* _Work required_: The full listing must be reproduced exactly as given.

==*==

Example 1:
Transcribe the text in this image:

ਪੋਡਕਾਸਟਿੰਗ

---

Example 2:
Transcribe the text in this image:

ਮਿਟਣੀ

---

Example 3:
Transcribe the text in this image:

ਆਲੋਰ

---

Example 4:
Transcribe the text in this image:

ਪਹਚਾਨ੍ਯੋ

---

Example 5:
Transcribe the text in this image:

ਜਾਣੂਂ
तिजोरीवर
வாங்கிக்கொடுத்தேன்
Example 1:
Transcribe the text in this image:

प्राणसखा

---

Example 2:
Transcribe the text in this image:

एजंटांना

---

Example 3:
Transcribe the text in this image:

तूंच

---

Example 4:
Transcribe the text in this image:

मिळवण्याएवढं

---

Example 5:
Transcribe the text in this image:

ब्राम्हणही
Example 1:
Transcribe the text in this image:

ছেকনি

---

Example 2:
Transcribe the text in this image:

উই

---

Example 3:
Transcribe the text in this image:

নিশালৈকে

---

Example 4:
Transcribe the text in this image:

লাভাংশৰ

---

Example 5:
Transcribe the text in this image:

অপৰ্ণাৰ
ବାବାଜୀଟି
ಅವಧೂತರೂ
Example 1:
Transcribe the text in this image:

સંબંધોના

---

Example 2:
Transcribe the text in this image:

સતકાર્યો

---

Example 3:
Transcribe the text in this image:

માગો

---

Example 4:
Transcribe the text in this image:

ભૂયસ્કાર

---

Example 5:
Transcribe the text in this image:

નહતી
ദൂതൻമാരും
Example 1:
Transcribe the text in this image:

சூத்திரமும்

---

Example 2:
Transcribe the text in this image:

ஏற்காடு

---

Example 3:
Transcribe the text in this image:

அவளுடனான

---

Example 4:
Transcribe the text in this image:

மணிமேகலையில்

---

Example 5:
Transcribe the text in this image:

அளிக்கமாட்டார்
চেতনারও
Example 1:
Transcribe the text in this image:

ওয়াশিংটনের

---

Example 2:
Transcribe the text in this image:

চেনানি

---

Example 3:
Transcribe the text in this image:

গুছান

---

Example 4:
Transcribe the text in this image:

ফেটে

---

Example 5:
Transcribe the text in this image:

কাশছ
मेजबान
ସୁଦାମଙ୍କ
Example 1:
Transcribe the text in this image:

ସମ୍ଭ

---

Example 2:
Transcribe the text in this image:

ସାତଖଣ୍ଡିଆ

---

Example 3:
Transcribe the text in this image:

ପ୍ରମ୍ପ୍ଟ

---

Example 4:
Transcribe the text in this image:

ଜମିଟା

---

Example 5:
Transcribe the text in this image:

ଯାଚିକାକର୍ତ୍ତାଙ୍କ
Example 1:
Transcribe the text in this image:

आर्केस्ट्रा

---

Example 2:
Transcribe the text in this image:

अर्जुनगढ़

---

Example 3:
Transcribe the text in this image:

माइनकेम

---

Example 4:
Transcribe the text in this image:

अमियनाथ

==*==

* _Exercise solution_:
Example 1:
Transcribe the text in this image:

ਪੋਡਕਾਸਟਿੰਗ

---

Example 2:
Transcribe the text in this image:

ਮਿਟਣੀ

---

Example 3:
Transcribe the text in this image:

ਆਲੋਰ

---

Example 4:
Transcribe the text in this image:

ਪਹਚਾਨ੍ਯੋ

---

Example 5:
Transcribe the text in this image:

ਜਾਣੂਂ
तिजोरीवर
வாங்கிக்கொடுத்தேன்
Example 1:
Transcribe the text in this image:

प्राणसखा

---

Example 2:
Transcribe the text in this image:

एजंटांना

---

Example 3:
Transcribe the text in this image:

तूंच

---

Example 4:
Transcribe the text in this image:

मिळवण्याएवढं

---

Example 5:
Transcribe the text in this image:

ब्राम्हणही
Example 1:
Transcribe the text in this image:

ছেকনি

---

Example 2:
Transcribe the text in this image:

উই

---

Example 3:
Transcribe the text in this image:

নিশালৈকে

---

Example 4:
Transcribe the text in this image:

লাভাংশৰ

---

Example 5:
Transcribe the text in this image:

অপৰ্ণাৰ
ବାବାଜୀଟି
ಅವಧೂತರೂ
Example 1:
Transcribe the text in this image:

સંબંધોના

---

Example 2:
Transcribe the text in this image:

સતકાર્યો

---

Example 3:
Transcribe the text in this image:

માગો

---

Example 4:
Transcribe the text in this image:

ભૂયસ્કાર

---

Example 5:
Transcribe the text in this image:

નહતી
ദൂതൻമാരും
Example 1:
Transcribe the text in this image:

சூத்திரமும்

---

Example 2:
Transcribe the text in this image:

ஏற்காடு

---

Example 3:
Transcribe the text in this image:

அவளுடனான

---

Example 4:
Transcribe the text in this image:

மணிமேகலையில்

---

Example 5:
Transcribe the text in this image:

அளிக்கமாட்டார்
চেতনারও
Example 1:
Transcribe the text in this image:

ওয়াশিংটনের

---

Example 2:
Transcribe the text in this image:

চেনানি

---

Example 3:
Transcribe the text in this image:

গুছান

---

Example 4:
Transcribe the text in this image:

ফেটে

---

Example 5:
Transcribe the text in this image:

কাশছ
मेजबान
ସୁଦାମଙ୍କ
Example 1:
Transcribe the text in this image:

ସମ୍ଭ

---

Example 2:
Transcribe the text in this image:

ସାତଖଣ୍ଡିଆ

---

Example 3:
Transcribe the text in this image:

ପ୍ରମ୍ପ୍ଟ

---

Example 4:
Transcribe the text in this image:

ଜମିଟା

---

Example 5:
Transcribe the text in this image:

ଯାଚିକାକର୍ତ୍ତାଙ୍କ
Example 1:
Transcribe the text in this image:

आर्केस्ट्रा

---

Example 2:
Transcribe the text in this image:

अर्जुनगढ़

---

Example 3:
Transcribe the text in this image:

माइनकेम

---

Example 4:
Transcribe the text in this image:

अमियनाथ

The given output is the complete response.